### Given exercise A
According to the Hyperforce article below, in what year did Salesforce take an early bet on Kubernetes?
### Given exercise B
Reproduce the Hyperforce article below word for word, from "Salesforce has been" to "the most sense.".
### Given exercise C
List every attack or campaign that the Hyperforce article below names as having been used by attackers for backdoor creation.

### Reading text
## Begin

If you’re paying attention to Salesforce technology, you’ve no doubt heard about Hyperforce, our new approach to deploying Salesforce on public cloud providers. Start with a look at Hyperforce’s architecture. There are many compelling reasons to move to Hyperforce, both for us and our customers. We’re excited to do it in the way that only Salesforce would — with trustavailability, and security at the forefront from day one. Building a unified infrastructure platform for Hyperforce meant relooking at our automation tools to scale our operations with a fresh lens. 

Salesforce has been around for over two decades. In 1999, when the company was founded, if you wanted to run a public internet software service (Software as a Service, or SaaS), you first had to get some servers and hook them up to the internet. So we built a few tools to perform our releases and database maintenance operations using SSH. Fast forward to 2015, when Salesforce took a very early bet on Kubernetes (K8s) to help manage an extensive suite of microservices. We’re proudly using it today across product lines and business units. And with our transformation to Hyperforce, building and using cloud-native tools, security and process made the most sense. 

To leverage the scale and agility of the world’s leading public cloud platforms, our Technology and Products team has worked together over the past few years to build a cloud-native task execution system to execute remote operational tasks at scale. Because we believe you may need to walk down this path, too, we’d like to share some challenges we faced and the solutions we identified.

Transitioning away from SSH

By default, many companies take a “lift and shift” approach to running in the public cloud; they make the minimum set of changes needed to their software so that it’ll be possible to run it in public cloud infrastructure. As Salesforce has grown over the past two decades, the volume of secure shell (SSH) keys and their use has grown exponentially. As a result, SSH-based attacks are becoming a popular choice for attackers targeting business networks. Over the past few years, Interplanetary Storm and crypto-miner campaigns like Golang and Lemon_Duck have been used by attackers for backdoor creation. These incidents exploit SSH access vulnerabilities to use SSH keys in several ways for network access and exploitation. So Hyperforce was our chance to completely re-envision those practices in a cloud-native way, with uncompromising security and availability as part of our approach.

## End

### Entries provided

## Begin

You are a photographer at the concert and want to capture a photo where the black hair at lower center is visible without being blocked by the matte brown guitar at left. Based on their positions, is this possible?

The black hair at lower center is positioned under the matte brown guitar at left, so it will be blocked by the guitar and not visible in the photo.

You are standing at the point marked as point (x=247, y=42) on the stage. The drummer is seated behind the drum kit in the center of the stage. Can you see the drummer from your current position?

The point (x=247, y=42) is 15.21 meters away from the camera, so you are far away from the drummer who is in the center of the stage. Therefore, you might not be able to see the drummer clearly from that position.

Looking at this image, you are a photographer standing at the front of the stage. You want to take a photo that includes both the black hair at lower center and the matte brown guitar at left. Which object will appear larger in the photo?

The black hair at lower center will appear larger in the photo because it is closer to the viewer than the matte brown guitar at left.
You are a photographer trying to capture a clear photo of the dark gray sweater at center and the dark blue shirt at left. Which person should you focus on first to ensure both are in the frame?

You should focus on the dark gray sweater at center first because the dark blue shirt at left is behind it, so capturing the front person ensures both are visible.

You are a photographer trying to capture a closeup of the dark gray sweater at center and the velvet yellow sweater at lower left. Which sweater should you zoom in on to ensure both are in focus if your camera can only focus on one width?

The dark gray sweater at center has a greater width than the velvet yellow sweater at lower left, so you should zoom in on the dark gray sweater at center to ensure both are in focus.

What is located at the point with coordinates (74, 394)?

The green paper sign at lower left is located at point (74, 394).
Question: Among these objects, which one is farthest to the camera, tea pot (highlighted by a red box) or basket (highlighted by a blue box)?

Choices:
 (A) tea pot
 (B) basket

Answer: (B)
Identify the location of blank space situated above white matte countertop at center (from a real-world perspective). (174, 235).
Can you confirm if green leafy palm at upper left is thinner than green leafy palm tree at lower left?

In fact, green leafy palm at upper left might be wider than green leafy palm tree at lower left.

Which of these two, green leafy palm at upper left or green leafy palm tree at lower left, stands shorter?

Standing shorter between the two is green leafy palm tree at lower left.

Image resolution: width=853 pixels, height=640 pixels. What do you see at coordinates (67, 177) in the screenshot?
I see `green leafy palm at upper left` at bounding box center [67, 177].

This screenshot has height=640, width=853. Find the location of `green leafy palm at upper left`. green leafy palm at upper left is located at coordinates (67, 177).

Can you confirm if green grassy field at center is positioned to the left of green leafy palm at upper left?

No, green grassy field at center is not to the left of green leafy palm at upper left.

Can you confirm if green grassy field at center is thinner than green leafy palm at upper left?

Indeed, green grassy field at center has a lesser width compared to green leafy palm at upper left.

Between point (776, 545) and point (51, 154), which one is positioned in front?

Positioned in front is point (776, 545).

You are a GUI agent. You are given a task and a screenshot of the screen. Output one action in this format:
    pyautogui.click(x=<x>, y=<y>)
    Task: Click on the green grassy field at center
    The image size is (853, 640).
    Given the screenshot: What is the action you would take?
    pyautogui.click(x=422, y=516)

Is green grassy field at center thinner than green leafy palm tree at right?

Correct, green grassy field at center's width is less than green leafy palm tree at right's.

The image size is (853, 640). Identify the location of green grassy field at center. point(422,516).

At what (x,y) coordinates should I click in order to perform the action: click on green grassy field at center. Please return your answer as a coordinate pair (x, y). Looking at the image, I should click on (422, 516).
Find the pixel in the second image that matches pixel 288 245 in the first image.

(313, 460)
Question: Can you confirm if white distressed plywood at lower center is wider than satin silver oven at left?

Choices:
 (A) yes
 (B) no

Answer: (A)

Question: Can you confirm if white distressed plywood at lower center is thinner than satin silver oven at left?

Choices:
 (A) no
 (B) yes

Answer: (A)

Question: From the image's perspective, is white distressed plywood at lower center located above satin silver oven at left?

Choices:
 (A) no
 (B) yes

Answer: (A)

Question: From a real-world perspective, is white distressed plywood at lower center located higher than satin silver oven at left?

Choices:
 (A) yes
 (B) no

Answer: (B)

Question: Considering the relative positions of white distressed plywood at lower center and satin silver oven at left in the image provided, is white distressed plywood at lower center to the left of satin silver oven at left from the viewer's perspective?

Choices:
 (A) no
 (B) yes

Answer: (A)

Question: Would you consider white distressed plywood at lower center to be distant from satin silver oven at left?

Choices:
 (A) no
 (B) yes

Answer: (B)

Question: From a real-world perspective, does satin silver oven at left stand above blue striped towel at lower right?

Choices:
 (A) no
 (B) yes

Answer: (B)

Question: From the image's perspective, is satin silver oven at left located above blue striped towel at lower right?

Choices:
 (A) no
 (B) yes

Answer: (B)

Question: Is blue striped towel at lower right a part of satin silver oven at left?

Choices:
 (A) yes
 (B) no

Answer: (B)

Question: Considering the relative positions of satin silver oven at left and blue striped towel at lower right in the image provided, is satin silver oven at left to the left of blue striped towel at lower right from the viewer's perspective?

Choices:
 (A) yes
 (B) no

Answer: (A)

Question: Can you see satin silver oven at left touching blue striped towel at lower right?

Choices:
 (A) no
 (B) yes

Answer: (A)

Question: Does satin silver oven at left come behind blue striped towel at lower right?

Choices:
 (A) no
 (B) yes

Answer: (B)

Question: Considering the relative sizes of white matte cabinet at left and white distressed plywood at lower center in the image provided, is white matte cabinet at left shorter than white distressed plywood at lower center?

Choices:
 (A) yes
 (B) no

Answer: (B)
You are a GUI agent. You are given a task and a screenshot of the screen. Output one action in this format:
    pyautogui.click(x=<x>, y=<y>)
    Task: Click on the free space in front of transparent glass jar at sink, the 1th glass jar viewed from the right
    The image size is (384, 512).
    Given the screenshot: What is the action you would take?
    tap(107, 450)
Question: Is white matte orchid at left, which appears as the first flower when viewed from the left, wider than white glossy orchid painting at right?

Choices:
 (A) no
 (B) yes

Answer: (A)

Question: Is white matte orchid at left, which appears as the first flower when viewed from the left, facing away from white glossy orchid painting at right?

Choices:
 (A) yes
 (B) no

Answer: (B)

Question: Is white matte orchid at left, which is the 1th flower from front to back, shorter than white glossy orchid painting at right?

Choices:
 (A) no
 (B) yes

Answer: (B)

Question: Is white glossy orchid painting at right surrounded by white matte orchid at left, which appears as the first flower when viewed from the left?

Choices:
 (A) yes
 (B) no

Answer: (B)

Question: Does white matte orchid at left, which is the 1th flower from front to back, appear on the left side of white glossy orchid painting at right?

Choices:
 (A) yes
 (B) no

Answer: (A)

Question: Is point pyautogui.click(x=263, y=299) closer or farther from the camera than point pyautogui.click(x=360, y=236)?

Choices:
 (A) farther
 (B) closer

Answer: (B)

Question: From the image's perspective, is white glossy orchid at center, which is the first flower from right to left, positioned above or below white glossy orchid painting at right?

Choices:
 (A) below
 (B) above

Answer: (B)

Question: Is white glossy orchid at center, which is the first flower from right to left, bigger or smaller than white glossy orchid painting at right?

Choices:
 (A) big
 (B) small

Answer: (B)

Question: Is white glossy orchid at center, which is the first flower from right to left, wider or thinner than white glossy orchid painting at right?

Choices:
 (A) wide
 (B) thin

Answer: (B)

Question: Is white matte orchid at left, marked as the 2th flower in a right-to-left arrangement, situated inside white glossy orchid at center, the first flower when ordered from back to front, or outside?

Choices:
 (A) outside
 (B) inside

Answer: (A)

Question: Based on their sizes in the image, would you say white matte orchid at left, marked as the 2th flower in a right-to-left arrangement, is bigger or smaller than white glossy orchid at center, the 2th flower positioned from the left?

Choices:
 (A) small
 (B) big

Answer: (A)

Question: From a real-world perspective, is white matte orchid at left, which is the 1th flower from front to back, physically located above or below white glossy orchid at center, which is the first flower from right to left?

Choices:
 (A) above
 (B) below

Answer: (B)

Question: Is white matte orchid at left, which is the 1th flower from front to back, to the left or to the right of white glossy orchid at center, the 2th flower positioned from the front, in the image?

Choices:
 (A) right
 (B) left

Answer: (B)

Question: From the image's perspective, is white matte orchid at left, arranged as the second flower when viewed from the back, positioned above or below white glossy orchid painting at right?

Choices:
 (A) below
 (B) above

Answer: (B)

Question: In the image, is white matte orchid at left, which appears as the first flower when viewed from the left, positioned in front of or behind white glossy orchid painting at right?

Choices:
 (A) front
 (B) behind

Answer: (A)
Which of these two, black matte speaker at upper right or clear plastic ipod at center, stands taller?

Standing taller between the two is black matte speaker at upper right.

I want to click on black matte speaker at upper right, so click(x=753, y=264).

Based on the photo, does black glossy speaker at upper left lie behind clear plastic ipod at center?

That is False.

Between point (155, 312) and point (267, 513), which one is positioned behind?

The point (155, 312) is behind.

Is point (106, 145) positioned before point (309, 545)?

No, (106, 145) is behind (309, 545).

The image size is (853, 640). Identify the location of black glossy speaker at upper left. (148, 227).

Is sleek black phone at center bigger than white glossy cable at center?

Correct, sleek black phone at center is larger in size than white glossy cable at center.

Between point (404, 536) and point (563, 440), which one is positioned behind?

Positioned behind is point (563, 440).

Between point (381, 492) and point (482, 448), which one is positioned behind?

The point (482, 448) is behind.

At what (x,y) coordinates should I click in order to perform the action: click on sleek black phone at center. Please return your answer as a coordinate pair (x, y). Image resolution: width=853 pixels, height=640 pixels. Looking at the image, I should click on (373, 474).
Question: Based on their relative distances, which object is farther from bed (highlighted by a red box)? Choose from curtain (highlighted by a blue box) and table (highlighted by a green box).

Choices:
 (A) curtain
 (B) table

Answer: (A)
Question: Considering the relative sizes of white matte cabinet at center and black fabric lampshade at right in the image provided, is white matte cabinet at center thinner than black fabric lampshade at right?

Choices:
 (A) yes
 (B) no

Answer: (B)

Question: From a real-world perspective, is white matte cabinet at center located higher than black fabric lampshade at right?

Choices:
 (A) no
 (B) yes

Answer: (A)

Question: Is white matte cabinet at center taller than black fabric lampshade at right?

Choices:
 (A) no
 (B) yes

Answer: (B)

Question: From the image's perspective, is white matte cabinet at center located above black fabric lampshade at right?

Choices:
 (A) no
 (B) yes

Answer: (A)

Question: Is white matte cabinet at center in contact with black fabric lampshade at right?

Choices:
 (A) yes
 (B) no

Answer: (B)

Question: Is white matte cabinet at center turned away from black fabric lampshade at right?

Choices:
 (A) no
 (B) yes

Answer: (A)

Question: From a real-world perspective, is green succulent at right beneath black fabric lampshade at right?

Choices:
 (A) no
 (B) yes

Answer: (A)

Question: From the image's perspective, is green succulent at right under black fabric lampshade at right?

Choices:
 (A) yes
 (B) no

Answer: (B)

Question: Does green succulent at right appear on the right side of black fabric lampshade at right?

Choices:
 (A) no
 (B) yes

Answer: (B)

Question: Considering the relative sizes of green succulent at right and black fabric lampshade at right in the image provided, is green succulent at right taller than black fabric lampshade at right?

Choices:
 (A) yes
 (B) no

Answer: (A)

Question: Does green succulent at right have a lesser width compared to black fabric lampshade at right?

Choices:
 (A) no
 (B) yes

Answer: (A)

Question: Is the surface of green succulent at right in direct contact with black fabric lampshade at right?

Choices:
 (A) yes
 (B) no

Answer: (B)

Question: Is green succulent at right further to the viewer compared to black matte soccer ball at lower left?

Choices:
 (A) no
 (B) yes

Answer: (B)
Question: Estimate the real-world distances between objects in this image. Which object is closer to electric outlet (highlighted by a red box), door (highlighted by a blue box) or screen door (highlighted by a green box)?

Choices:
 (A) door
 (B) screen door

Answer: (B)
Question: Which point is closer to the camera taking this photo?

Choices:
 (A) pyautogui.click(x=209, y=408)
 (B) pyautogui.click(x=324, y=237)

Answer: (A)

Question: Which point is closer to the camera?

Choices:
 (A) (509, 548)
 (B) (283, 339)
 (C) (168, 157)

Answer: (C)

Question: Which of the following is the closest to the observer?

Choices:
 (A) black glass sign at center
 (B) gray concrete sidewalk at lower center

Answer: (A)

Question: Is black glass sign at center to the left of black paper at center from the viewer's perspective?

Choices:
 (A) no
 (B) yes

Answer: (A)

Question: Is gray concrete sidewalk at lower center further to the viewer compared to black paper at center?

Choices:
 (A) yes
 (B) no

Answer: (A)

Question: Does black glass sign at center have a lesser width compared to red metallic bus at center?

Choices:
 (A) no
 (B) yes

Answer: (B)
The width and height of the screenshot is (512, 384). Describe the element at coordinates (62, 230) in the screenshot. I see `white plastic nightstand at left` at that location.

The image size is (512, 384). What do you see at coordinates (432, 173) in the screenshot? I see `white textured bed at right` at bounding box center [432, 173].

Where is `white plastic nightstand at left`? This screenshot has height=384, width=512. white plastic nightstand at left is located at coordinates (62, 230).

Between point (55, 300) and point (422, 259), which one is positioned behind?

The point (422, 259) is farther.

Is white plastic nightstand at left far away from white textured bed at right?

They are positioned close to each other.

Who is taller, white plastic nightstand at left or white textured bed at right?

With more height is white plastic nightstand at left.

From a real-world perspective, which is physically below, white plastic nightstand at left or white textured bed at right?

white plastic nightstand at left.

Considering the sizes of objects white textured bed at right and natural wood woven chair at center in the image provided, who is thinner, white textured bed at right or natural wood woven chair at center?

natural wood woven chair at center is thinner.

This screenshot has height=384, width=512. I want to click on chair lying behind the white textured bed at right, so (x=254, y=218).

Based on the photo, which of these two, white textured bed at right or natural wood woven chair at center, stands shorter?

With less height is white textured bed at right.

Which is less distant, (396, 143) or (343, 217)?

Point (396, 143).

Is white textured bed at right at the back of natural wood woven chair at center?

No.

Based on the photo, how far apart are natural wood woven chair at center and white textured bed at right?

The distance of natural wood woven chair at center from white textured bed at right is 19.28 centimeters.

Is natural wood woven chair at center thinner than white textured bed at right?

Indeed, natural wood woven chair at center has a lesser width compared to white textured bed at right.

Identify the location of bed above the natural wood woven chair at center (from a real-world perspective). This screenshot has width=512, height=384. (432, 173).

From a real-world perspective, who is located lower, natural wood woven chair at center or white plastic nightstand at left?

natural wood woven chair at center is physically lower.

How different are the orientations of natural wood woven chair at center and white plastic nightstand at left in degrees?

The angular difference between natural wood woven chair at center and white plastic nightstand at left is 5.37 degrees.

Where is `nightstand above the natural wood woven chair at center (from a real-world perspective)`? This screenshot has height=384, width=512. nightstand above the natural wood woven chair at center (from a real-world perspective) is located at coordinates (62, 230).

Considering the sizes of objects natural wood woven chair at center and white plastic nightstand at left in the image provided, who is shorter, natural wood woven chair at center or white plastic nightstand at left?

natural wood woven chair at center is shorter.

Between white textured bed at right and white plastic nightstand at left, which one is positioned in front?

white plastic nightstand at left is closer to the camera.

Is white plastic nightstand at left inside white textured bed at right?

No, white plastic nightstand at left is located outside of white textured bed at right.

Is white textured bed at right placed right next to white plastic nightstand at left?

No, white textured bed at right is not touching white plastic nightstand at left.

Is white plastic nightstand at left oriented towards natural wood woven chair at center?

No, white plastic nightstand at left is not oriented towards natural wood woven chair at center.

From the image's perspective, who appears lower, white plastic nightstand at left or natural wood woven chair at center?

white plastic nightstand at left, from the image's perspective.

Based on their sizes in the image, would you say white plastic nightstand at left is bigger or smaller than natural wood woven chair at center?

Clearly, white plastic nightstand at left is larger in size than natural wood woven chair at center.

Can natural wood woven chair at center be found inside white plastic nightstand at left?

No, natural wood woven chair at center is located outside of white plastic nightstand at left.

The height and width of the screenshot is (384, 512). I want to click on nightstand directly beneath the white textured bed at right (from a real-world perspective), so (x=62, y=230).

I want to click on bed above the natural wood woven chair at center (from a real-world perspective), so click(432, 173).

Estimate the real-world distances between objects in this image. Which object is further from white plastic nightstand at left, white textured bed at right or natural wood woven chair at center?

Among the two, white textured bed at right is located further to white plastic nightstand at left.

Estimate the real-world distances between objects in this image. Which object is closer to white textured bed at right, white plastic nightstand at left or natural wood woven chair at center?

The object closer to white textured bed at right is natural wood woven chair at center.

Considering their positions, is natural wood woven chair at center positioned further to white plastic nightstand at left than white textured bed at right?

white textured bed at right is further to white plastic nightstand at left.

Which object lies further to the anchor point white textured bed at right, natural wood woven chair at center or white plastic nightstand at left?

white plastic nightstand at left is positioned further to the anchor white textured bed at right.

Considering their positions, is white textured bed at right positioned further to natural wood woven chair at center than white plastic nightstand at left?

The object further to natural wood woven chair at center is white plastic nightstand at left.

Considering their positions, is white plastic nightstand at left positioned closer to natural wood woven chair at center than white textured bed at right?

## End

### Exercise output A
2015

### Exercise output B
Salesforce has been around for over two decades. In 1999, when the company was founded, if you wanted to run a public internet software service (Software as a Service, or SaaS), you first had to get some servers and hook them up to the internet. So we built a few tools to perform our releases and database maintenance operations using SSH. Fast forward to 2015, when Salesforce took a very early bet on Kubernetes (K8s) to help manage an extensive suite of microservices. We’re proudly using it today across product lines and business units. And with our transformation to Hyperforce, building and using cloud-native tools, security and process made the most sense.

### Exercise output C
Interplanetary Storm, Golang, Lemon_Duck